#### [Source records]
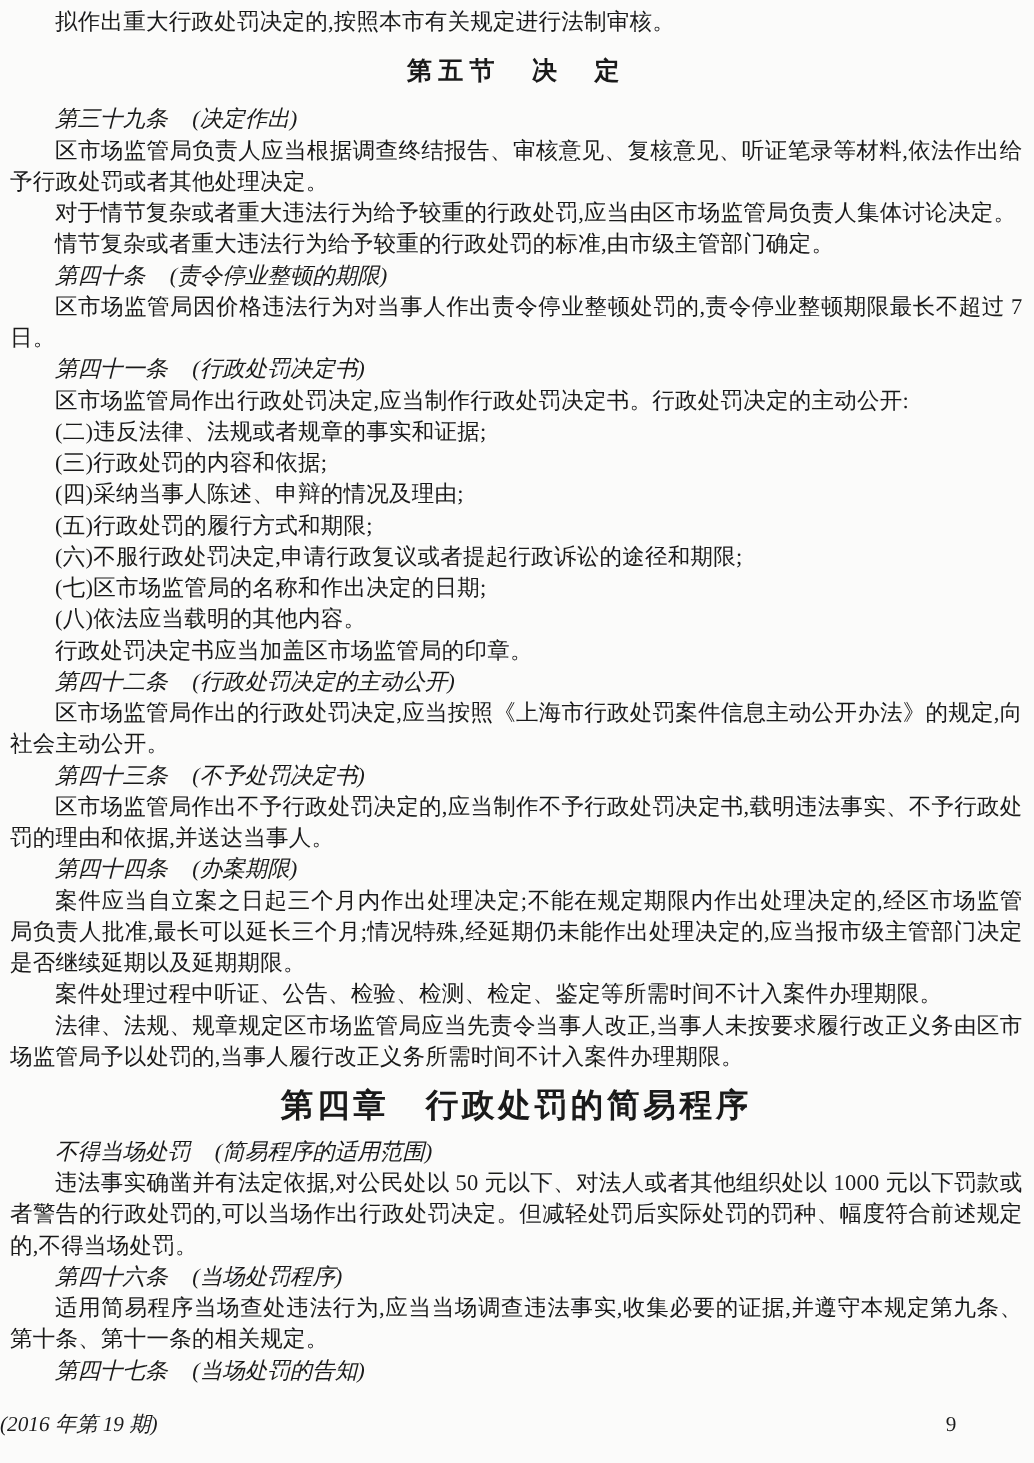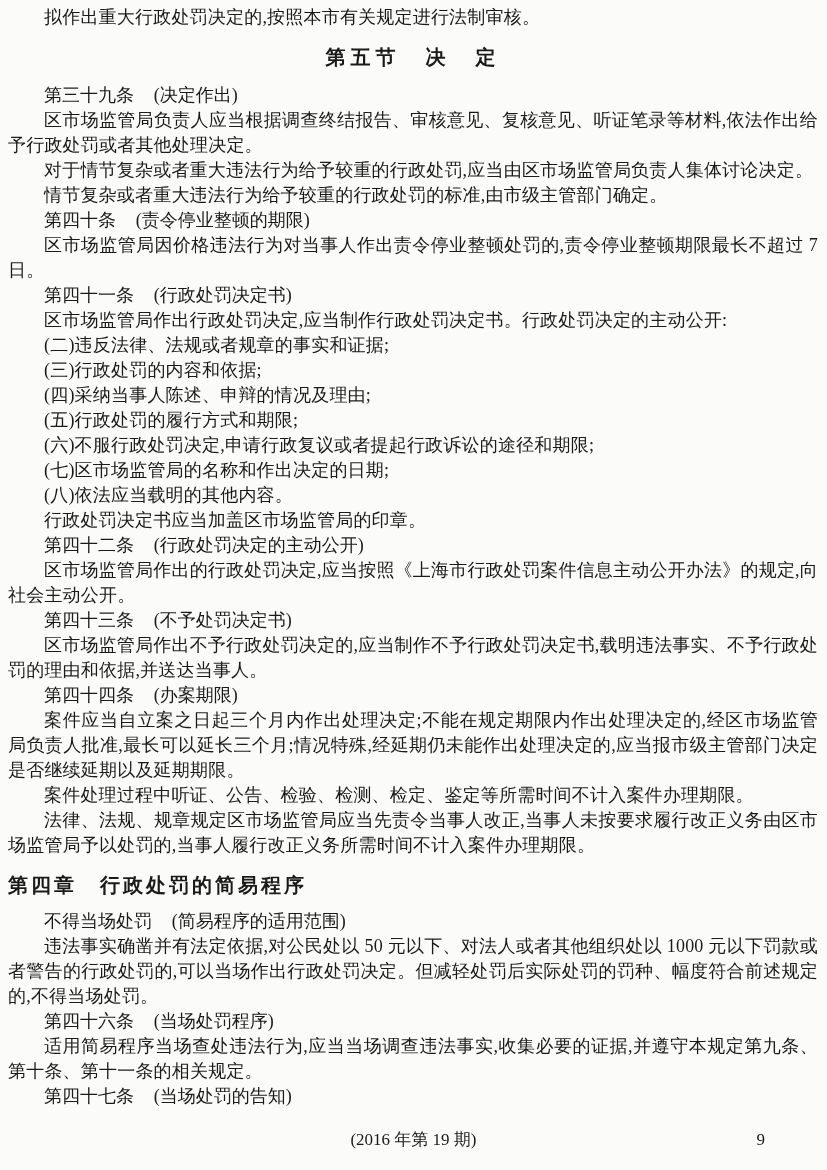--- a/index.html
+++ b/index.html
@@ -33,6 +33,7 @@
     line-height: 25px;
     text-indent: 2em;
     white-space: nowrap;
+    font-style: italic;
   }
   .art-title {
     margin-left: 1.1em;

#### [Exercise prompt]
Your answer should contain all the material above, written out exactly, and none of the pictures.

#### [Expected answer]
--- a/index.html
+++ b/index.html
@@ -33,6 +33,7 @@
     line-height: 25px;
     text-indent: 2em;
     white-space: nowrap;
+    font-style: italic;
   }
   .art-title {
     margin-left: 1.1em;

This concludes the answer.